One of the most helpful books I have ever read is God of Surprises by Gerard Hughes. It is a book which looks at our images of God – and, most importantly, uncovers our secret image of God, the one we may not admit to ourselves. We may SAY we believe, and believe we believe, that the God we think we worship is loving or kind, and yet we may behave as if God is a sadistic old man waiting to catch us out. Sometimes, it may be better for us to lose our religious faith if it brings along with it a false, unloving God. Then we can re-discover the true God in the holy hurly burly and mess of life. Encountering a living, loving God in unexpected places – a ‘God of Surprises’ as Gerard Hughes says, is far more important than having a religion.
I do, however, get fed up of cheap jibes and lazy stereotypes about religious people and the way that bigoted, publicity hungry people who flood social media and the internet with their false religions are quoted as representative of my faith. As a Christian I want nothing to do, for example, with those self-styled Christians who say that Jesus hates homosexuals, or who despise women, or who seem to worship capitalism or personal prosperity. I know that devout followers of Islam want nothing to do with the message of Daesh or the self-styled ISIS. Neither are all Atheists Richard Dawkins. Please let’s pay each other respect and take the time to actually find out what the other really believes or doesn’t believe, before sneering at them. We may have more in common than we think. We should unite to be loving together. I believe I have profound and challenging things to learn from Atheists and Agnostics and people from other religions but I think that Christianity has something to offer too. We can laugh together – I love humour – but I don’t like ignorant or lazy mockery. I’d appreciate it if people who sneer at my religion could actually make the effort to read the bible as scholars and encounter the profoundly learned reflections on it by good people like Rowan Williams before they dismiss it.
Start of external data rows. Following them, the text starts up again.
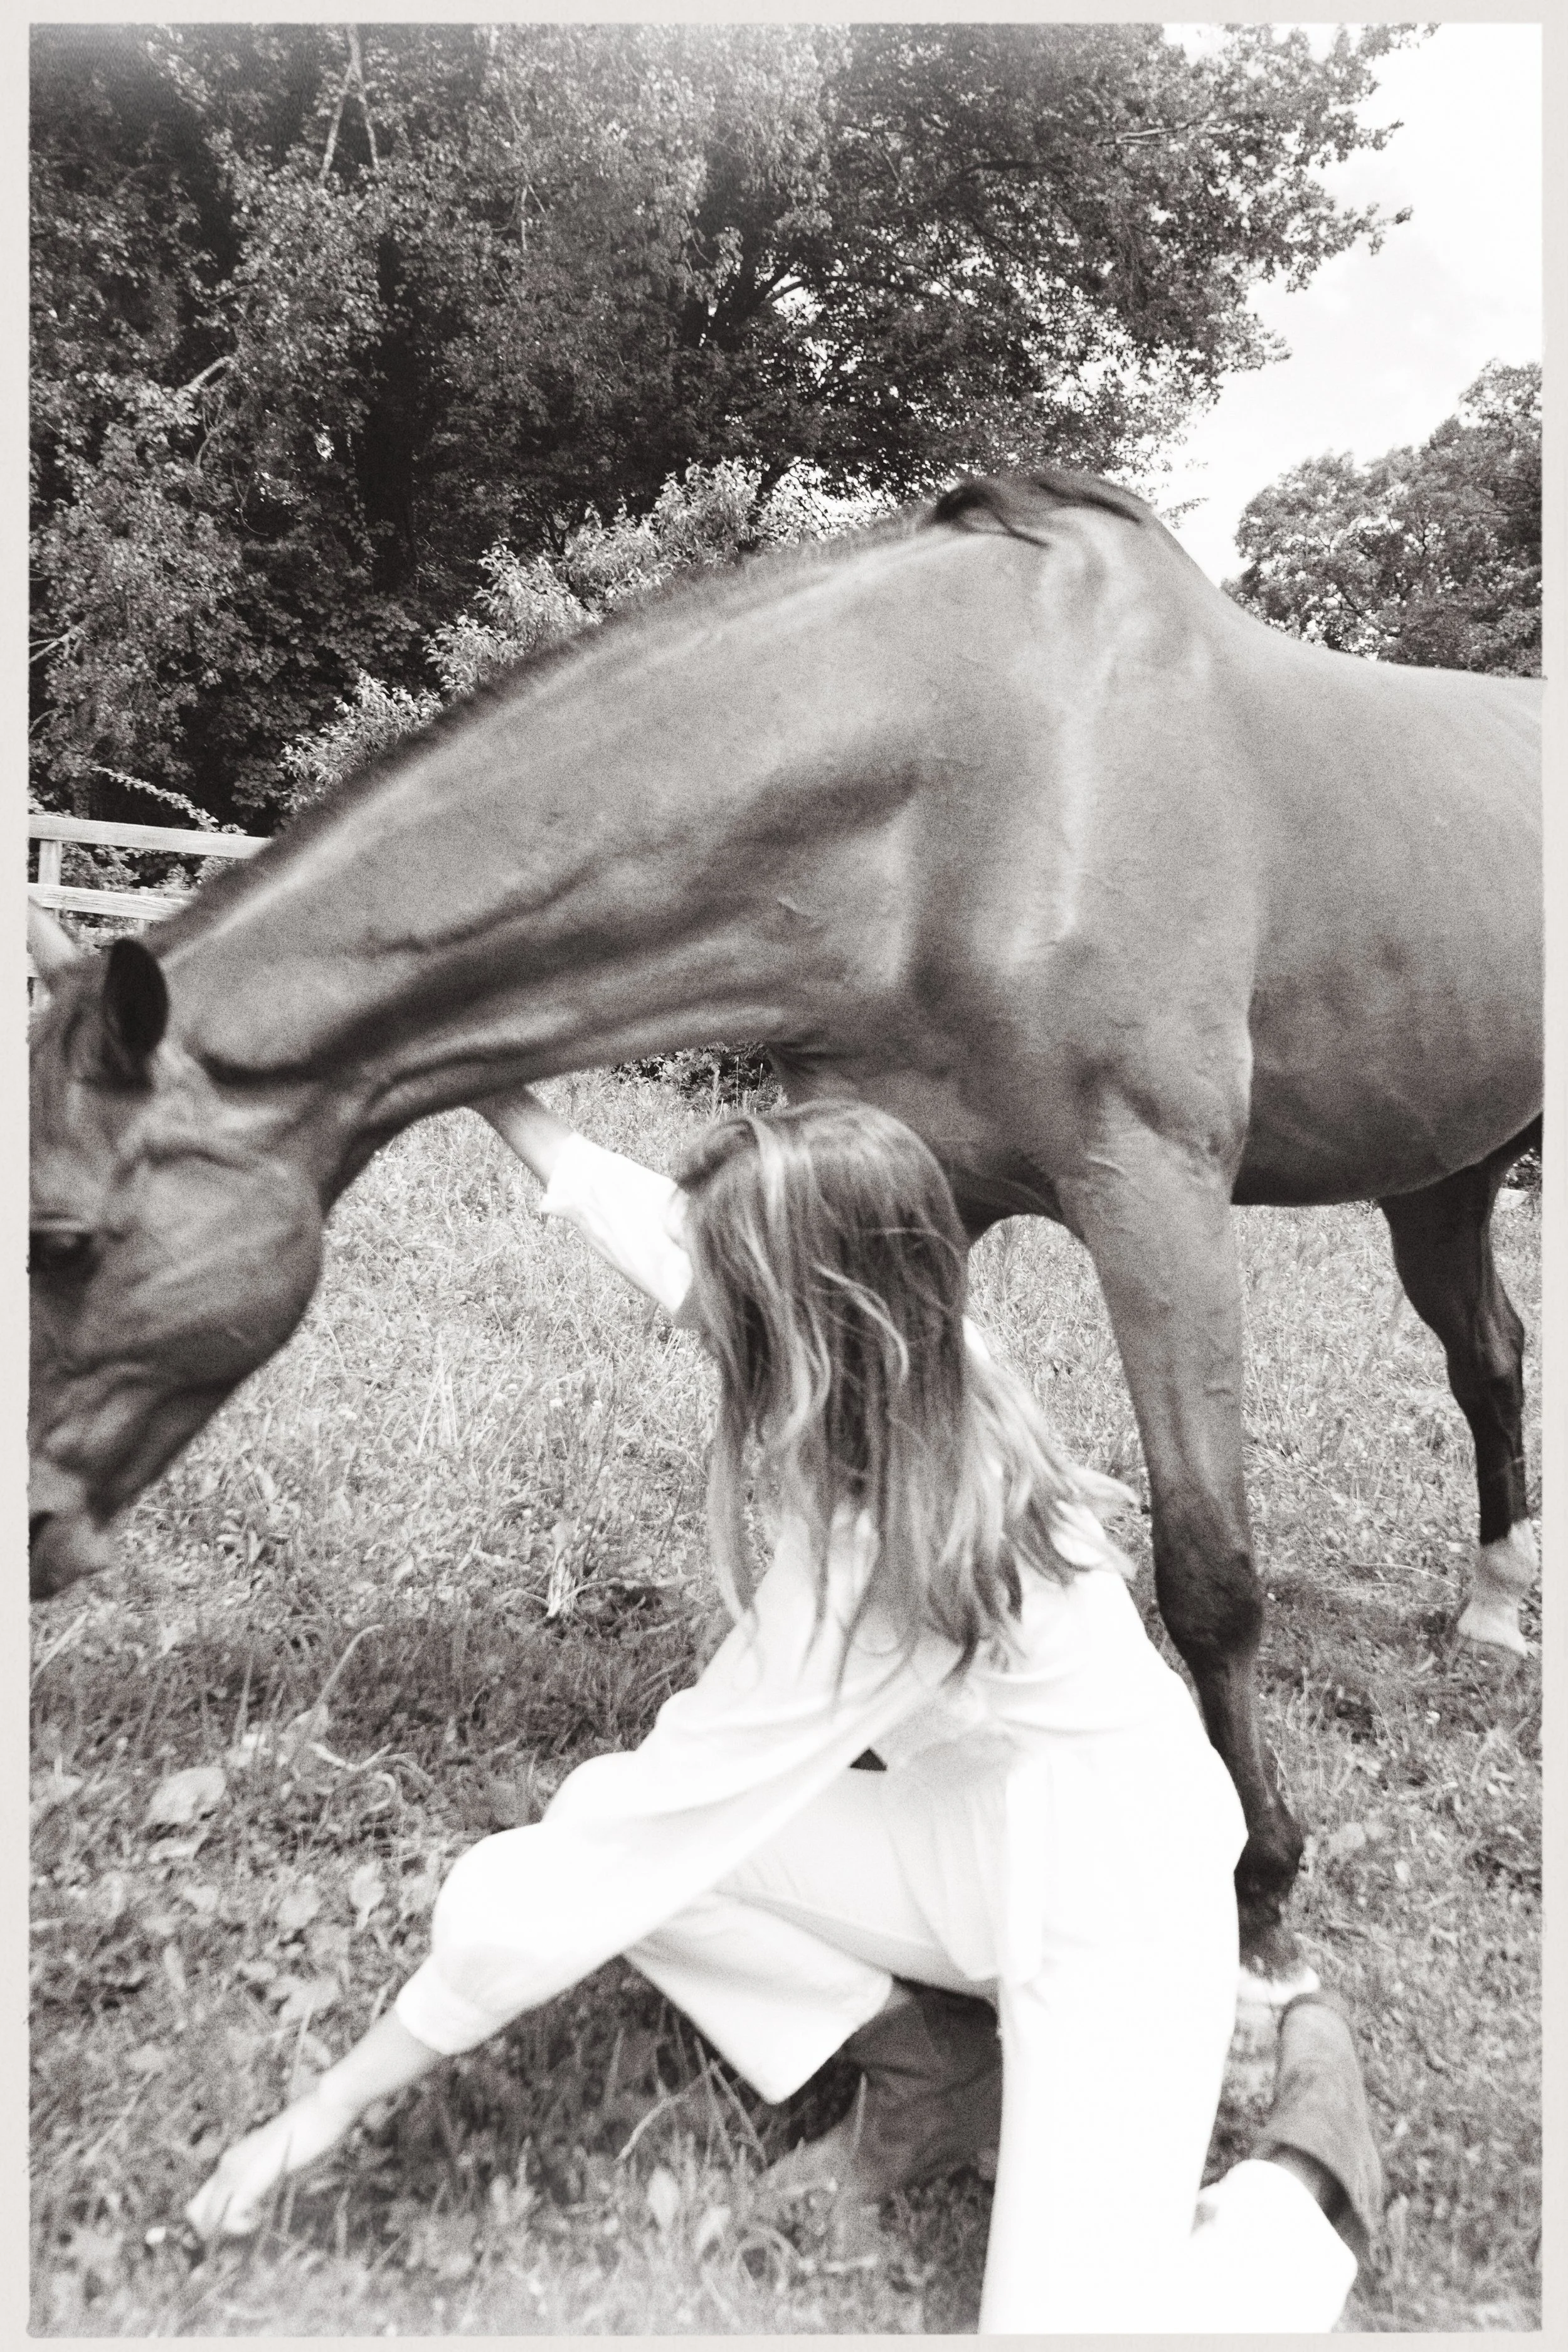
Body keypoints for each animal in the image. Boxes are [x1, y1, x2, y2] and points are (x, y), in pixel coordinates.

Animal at [28, 467, 1541, 1961]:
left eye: (64, 1241)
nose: (24, 1535)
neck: (971, 796)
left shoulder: (1157, 1196)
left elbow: (1210, 1572)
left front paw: (1258, 1884)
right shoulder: (919, 1195)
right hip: (1442, 1174)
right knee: (1490, 1356)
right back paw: (1492, 1604)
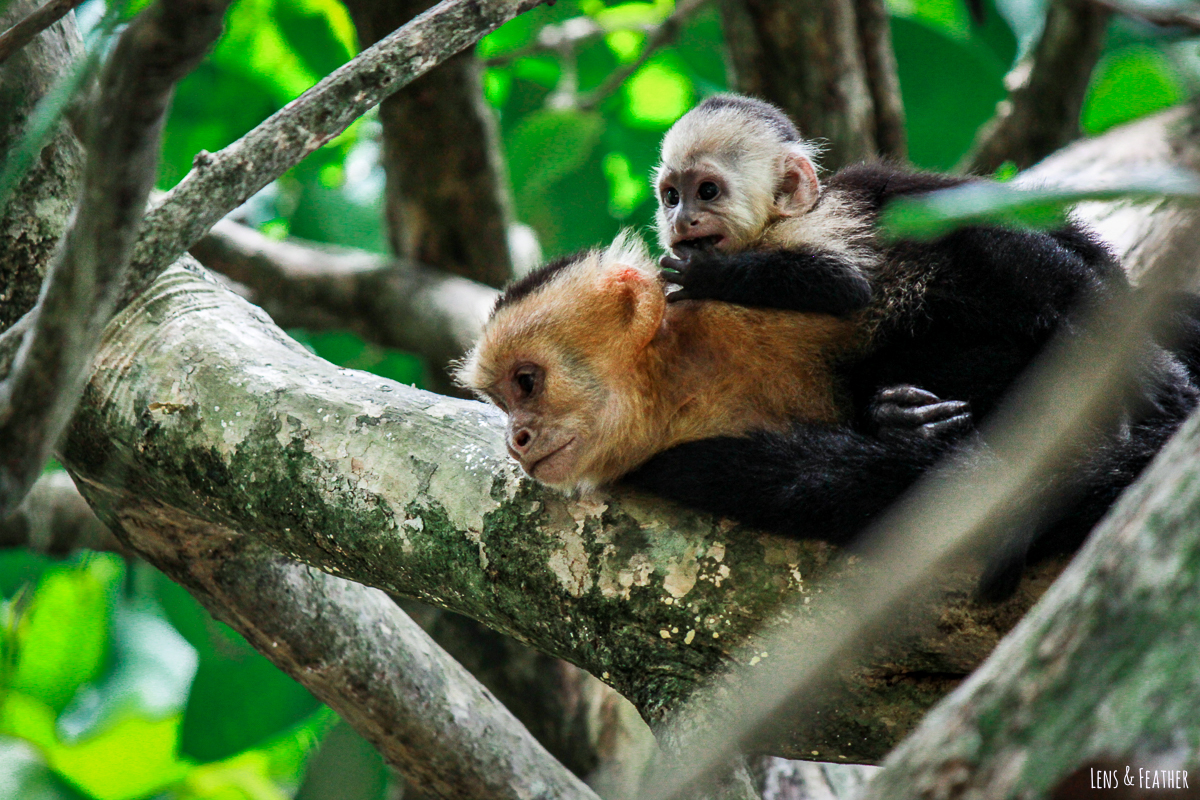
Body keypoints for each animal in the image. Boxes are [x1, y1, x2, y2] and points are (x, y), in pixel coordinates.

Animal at [633, 92, 1195, 594]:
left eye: (707, 191)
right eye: (671, 196)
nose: (681, 221)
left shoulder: (823, 223)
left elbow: (843, 284)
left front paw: (706, 275)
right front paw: (896, 417)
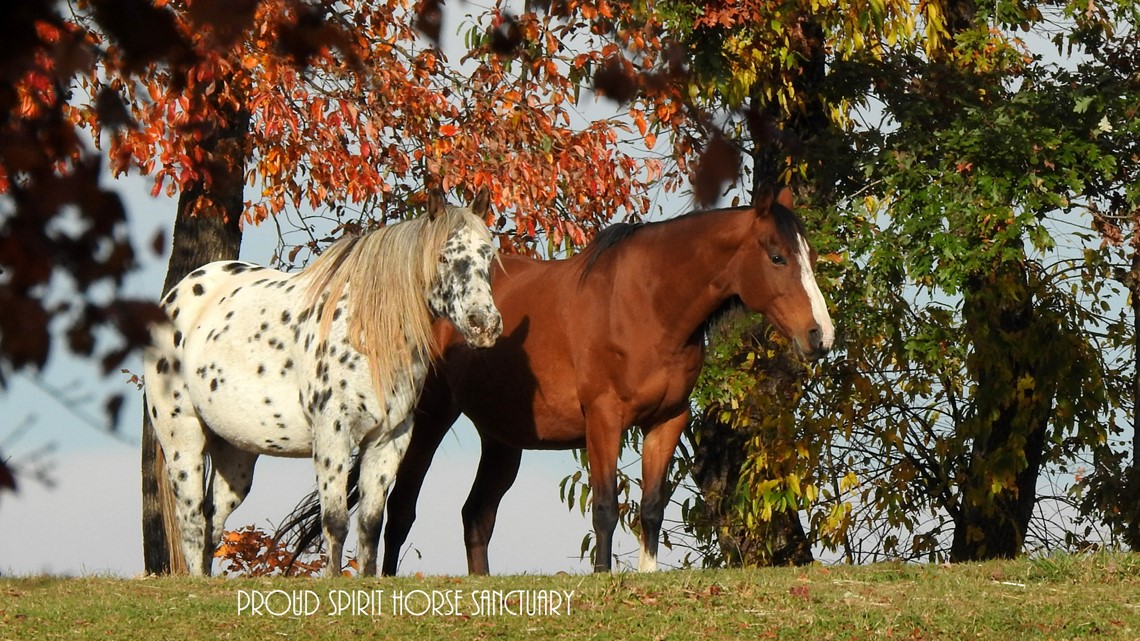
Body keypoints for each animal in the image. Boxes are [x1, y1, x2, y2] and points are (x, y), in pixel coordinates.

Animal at [143, 189, 503, 577]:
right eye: (442, 255)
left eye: (487, 254)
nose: (484, 324)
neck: (366, 332)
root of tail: (178, 297)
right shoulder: (333, 435)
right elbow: (335, 521)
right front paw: (333, 581)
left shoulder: (389, 439)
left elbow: (370, 524)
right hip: (183, 439)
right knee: (193, 522)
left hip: (235, 453)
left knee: (213, 520)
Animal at [282, 186, 834, 574]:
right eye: (777, 256)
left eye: (806, 256)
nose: (820, 335)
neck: (646, 306)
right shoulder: (604, 420)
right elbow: (607, 507)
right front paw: (605, 580)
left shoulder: (667, 422)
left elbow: (651, 509)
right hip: (428, 419)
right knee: (401, 510)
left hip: (502, 440)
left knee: (476, 516)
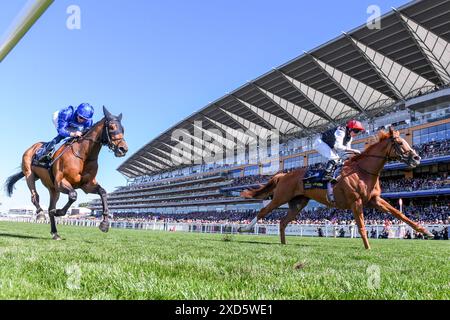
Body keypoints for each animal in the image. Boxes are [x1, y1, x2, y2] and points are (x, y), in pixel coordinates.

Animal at [4, 107, 128, 240]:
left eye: (123, 129)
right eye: (112, 127)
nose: (123, 149)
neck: (83, 155)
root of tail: (32, 147)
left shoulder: (86, 185)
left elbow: (103, 192)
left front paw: (104, 224)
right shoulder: (60, 182)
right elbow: (73, 195)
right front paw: (58, 212)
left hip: (53, 189)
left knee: (50, 206)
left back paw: (55, 232)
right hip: (30, 175)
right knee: (34, 196)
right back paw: (41, 213)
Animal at [239, 126, 432, 249]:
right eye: (399, 143)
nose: (416, 158)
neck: (363, 170)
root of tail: (283, 174)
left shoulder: (374, 200)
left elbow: (399, 214)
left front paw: (425, 231)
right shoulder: (356, 202)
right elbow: (361, 225)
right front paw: (368, 247)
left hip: (298, 203)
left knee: (282, 221)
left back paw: (284, 243)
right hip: (281, 197)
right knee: (263, 212)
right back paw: (244, 229)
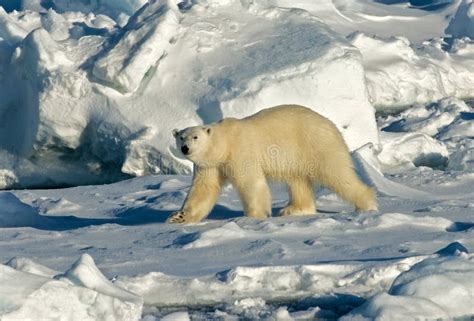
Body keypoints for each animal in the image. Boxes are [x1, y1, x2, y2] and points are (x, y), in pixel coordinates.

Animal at [167, 105, 378, 222]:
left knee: (337, 174)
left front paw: (253, 216)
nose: (185, 148)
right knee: (298, 182)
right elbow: (203, 190)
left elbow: (251, 182)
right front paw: (178, 217)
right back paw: (294, 209)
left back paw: (366, 205)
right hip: (297, 156)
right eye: (181, 137)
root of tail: (331, 125)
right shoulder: (209, 165)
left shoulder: (240, 152)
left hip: (316, 144)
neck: (224, 143)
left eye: (195, 137)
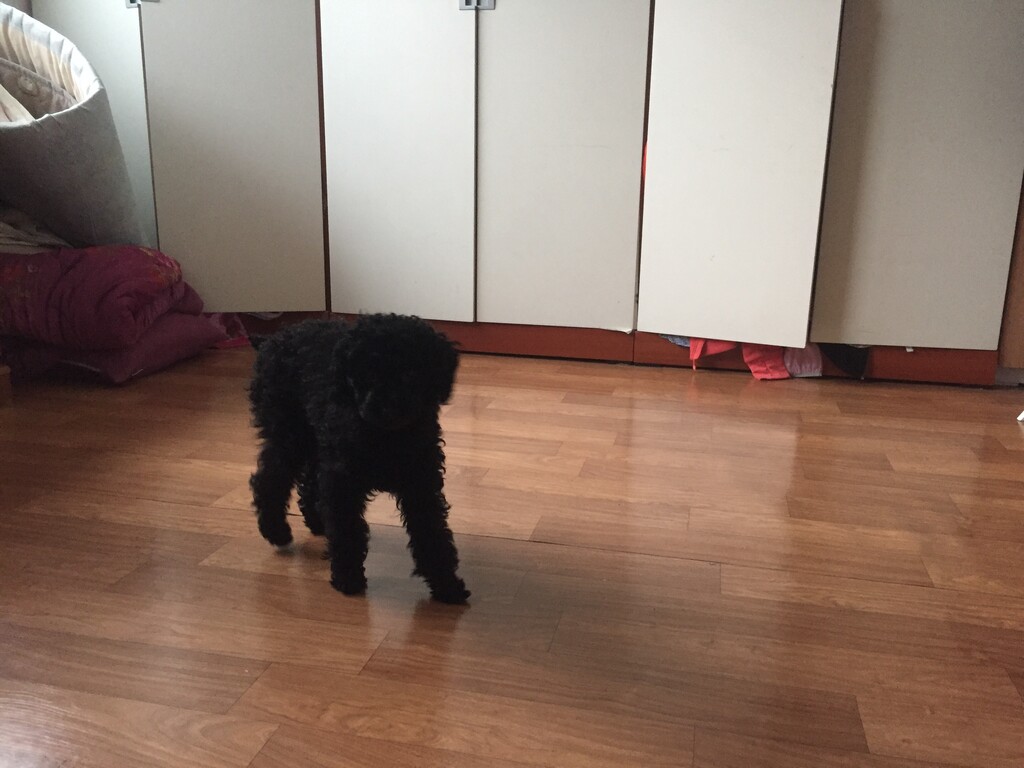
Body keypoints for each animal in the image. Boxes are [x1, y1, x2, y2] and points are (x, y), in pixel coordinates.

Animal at [247, 314, 470, 604]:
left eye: (410, 373)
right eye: (365, 375)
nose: (386, 407)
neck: (386, 437)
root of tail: (272, 338)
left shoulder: (420, 486)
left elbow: (432, 534)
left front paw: (447, 585)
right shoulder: (344, 483)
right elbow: (347, 532)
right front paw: (348, 578)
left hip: (316, 441)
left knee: (309, 482)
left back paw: (317, 522)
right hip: (289, 435)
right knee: (269, 479)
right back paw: (275, 530)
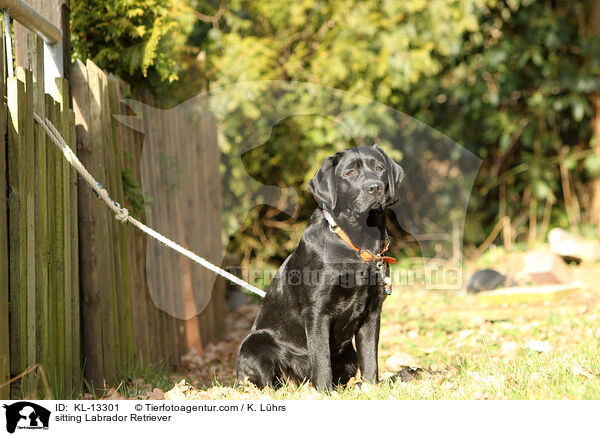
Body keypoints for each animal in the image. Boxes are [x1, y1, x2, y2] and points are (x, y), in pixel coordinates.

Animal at [234, 145, 404, 390]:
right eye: (350, 173)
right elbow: (322, 359)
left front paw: (371, 389)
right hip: (254, 345)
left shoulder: (373, 311)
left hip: (349, 356)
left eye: (380, 168)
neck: (357, 243)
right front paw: (324, 392)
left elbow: (371, 358)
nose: (374, 187)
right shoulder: (317, 311)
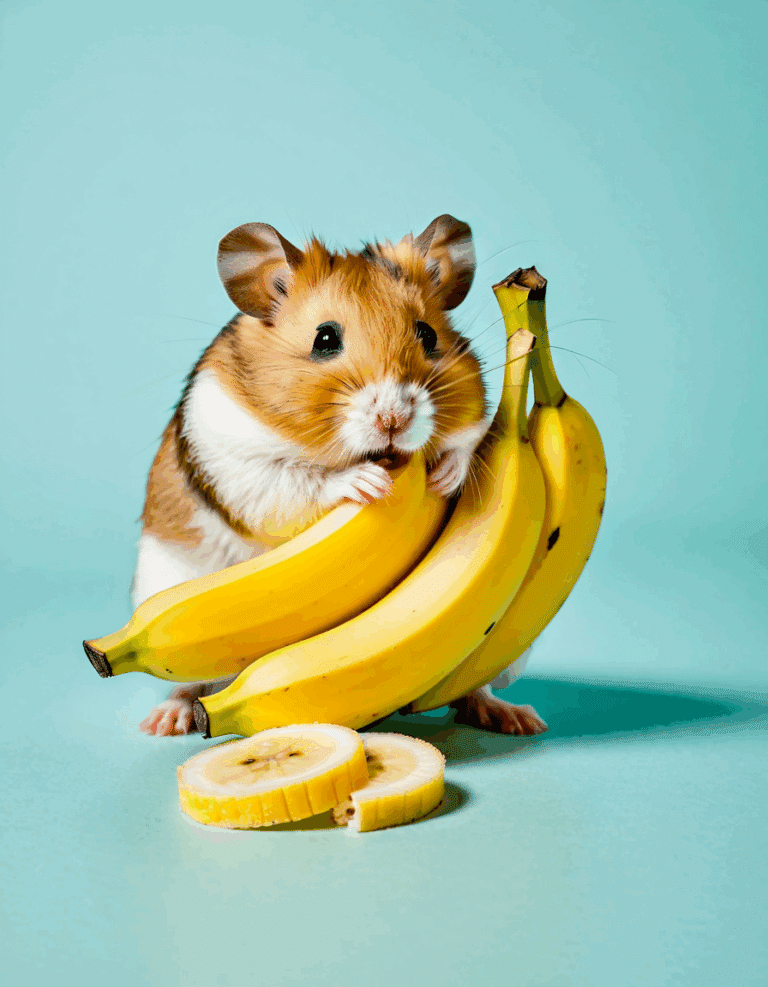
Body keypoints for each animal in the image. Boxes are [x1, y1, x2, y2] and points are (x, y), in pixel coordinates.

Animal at [135, 214, 547, 738]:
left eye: (428, 335)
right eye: (325, 339)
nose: (394, 420)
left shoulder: (477, 413)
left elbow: (468, 440)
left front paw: (444, 477)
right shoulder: (238, 459)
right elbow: (298, 479)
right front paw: (369, 484)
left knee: (471, 686)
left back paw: (516, 718)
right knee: (187, 685)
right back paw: (166, 721)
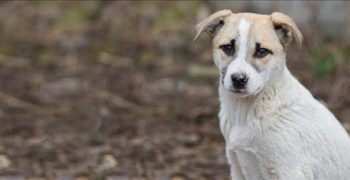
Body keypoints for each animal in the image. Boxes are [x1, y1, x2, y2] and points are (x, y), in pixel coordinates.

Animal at [194, 10, 350, 180]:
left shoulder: (288, 171)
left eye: (262, 51)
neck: (247, 111)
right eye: (227, 48)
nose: (239, 79)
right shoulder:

I would like them to read about amazing spiritual experiences like those of Julian of Norwich – or historians like Diaramuid MacCulloch ‘A History of Christianity’ so at least they pause before lumping all people from an ancient religion together. I’m a Christian and I don’t even know what all Christians from different traditions believe – so I don’t know why other people think they do. Mockery is unkind – sneering is stupid. There is enough unkindness and stupidity in the world already.
But I do feel grateful for being challenged. I think that is a gift from the God of Truth and Love.
Sometimes losing aspects of my religion in order to get closer to the real, loving God, may be the most devout thing I can do. I haven’t lost my religion – I love it because I do believe it facilitates my encounter with a Loving God – but I hope every day to lose any false, unloving, hateful Gods I may inadvertently be following.
I’d also like to recommend ‘The Ship’ by Antonia Honeywell It isn’t the sort of book I normally find myself reading – dystopian fiction is not my cup of tea normally – but I thought it really made me think about religion and false claims to perfection and was very challenging in a good way.
PS In an earlier draft I included the beautiful song by Rufus Wainwright ‘Going to a Town’ – but I have deleted it for today as its criticism of some aspects of America might not be the best words to repeat today, on the Inauguration of the President. It is better and more courteous if today is full of blessings and good wishes for America and its peoples and the world. However, I would throughly recommend this beautiful song and its challenge to how the figure of Jesus Christ can be misrepresented and used as a vehicle for hate. I will certainly include it in future posts.